+++ Texto del documento +++
4/11/2010 |
Antes de que acabe el primer acto, por escena desfilan una muerte natural, un suicidio y un crimen
Temperamental e indolente como una auténtica Lulú. Con ese talante tomó anoche Patricia Petibon el escenario del Gran Teatre del Liceu. Costaba imaginar cuán duro había sido el ejercicio de fortaleza psíquica –y física– al que había tenido que enfrentarse la singular soprano francesa en su debut liceístico para hincarle el diente a uno de los personajes lírica y teatralmente más complejos del repertorio operístico: ese vómito existencial que lleva a cabo el personaje de Frank Wedekind, transformada aquí en la femme fatale del dodecafonismo. Cerrada ovación le dedicó un agradecido público en el Liceu, el que no había desertado a lo largo de las cuatro horas de espectáculo.
Porque esta ópera de Alban Berg (1885-1935), que junto a Wozzeck señala la contribución del compositor vienés al teatro musical de su época, sigue siendo de difícil digestión. Sobre todo para el elenco. La escribió al final de su vida –anoche se pudo ver la versión en tres actos, completada por Friedrich Cerha y estrenada en el Liceu en 1987– refundiendo las dos tragedias de Wedekind, La Caja de Pandora y El espíritu de la Tierra, de las que aprovecha parte del texto, su idea general y algunos personajes, entre ellos la voraz Lulú.
Hipnótica y descreída Lulú, rodeada de feriantes, vedettes, empresarios, artistas o periodistas, príncipes y cabezudos... Todo ello en la puesta en escena coral transportada a la actualidad y en la que Olivier Py, el rompedor director del Teatro Odeón de París, vuelca los trazos y la paleta de colores del expresionismo alemán, echando mano de una estructura en constante cambio y de unos recursos narrativos que en ocasiones quedan sólo al alcance de los muy conocedores.
+++
Qué debes hacer
Por favor, convierte en una lista breve el párrafo de la reseña que empieza con «Porque esta ópera de Alban Berg» y conserva sus datos principales.
+++ Registros extraídos +++
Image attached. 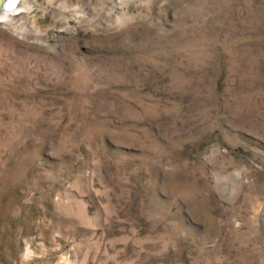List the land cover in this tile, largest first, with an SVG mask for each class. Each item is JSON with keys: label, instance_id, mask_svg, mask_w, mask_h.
Segmentation results:
<instances>
[{"label": "rangeland", "instance_id": "obj_1", "mask_svg": "<svg viewBox=\"0 0 264 264\" xmlns=\"http://www.w3.org/2000/svg\"><path fill=\"white\" fill-rule=\"evenodd\" d=\"M18 2L0 264H264V0Z\"/></svg>", "mask_w": 264, "mask_h": 264}, {"label": "bare ground", "instance_id": "obj_2", "mask_svg": "<svg viewBox=\"0 0 264 264\" xmlns=\"http://www.w3.org/2000/svg\"><path fill=\"white\" fill-rule=\"evenodd\" d=\"M24 12V7L21 5L20 2H17L15 6H12L11 8L6 9L2 13H0V23H10L12 19H14L16 16H21Z\"/></svg>", "mask_w": 264, "mask_h": 264}, {"label": "water", "instance_id": "obj_3", "mask_svg": "<svg viewBox=\"0 0 264 264\" xmlns=\"http://www.w3.org/2000/svg\"><path fill=\"white\" fill-rule=\"evenodd\" d=\"M17 2L18 0H0V13H2L6 9L11 8L12 6H15ZM228 187H229L228 184H223L220 188L221 193L225 194L228 190Z\"/></svg>", "mask_w": 264, "mask_h": 264}]
</instances>
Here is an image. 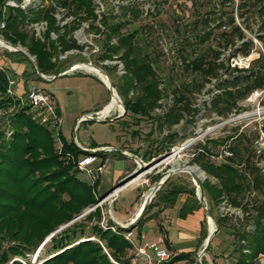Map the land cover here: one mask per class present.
+++
Respuesta al ejercicio
- Esta ópera de Alban Berg (1885-1935) señala, junto a Wozzeck, la contribución del compositor vienés al teatro musical de su época.
- Sigue siendo de difícil digestión, sobre todo para el elenco.
- Berg la escribió al final de su vida.
- Anoche se representó la versión en tres actos, completada por Friedrich Cerha y estrenada en el Liceu en 1987.
- Refunde dos tragedias de Wedekind, La Caja de Pandora y El espíritu de la Tierra.
- De ellas aprovecha parte del texto, su idea general y algunos personajes, entre ellos la voraz Lulú.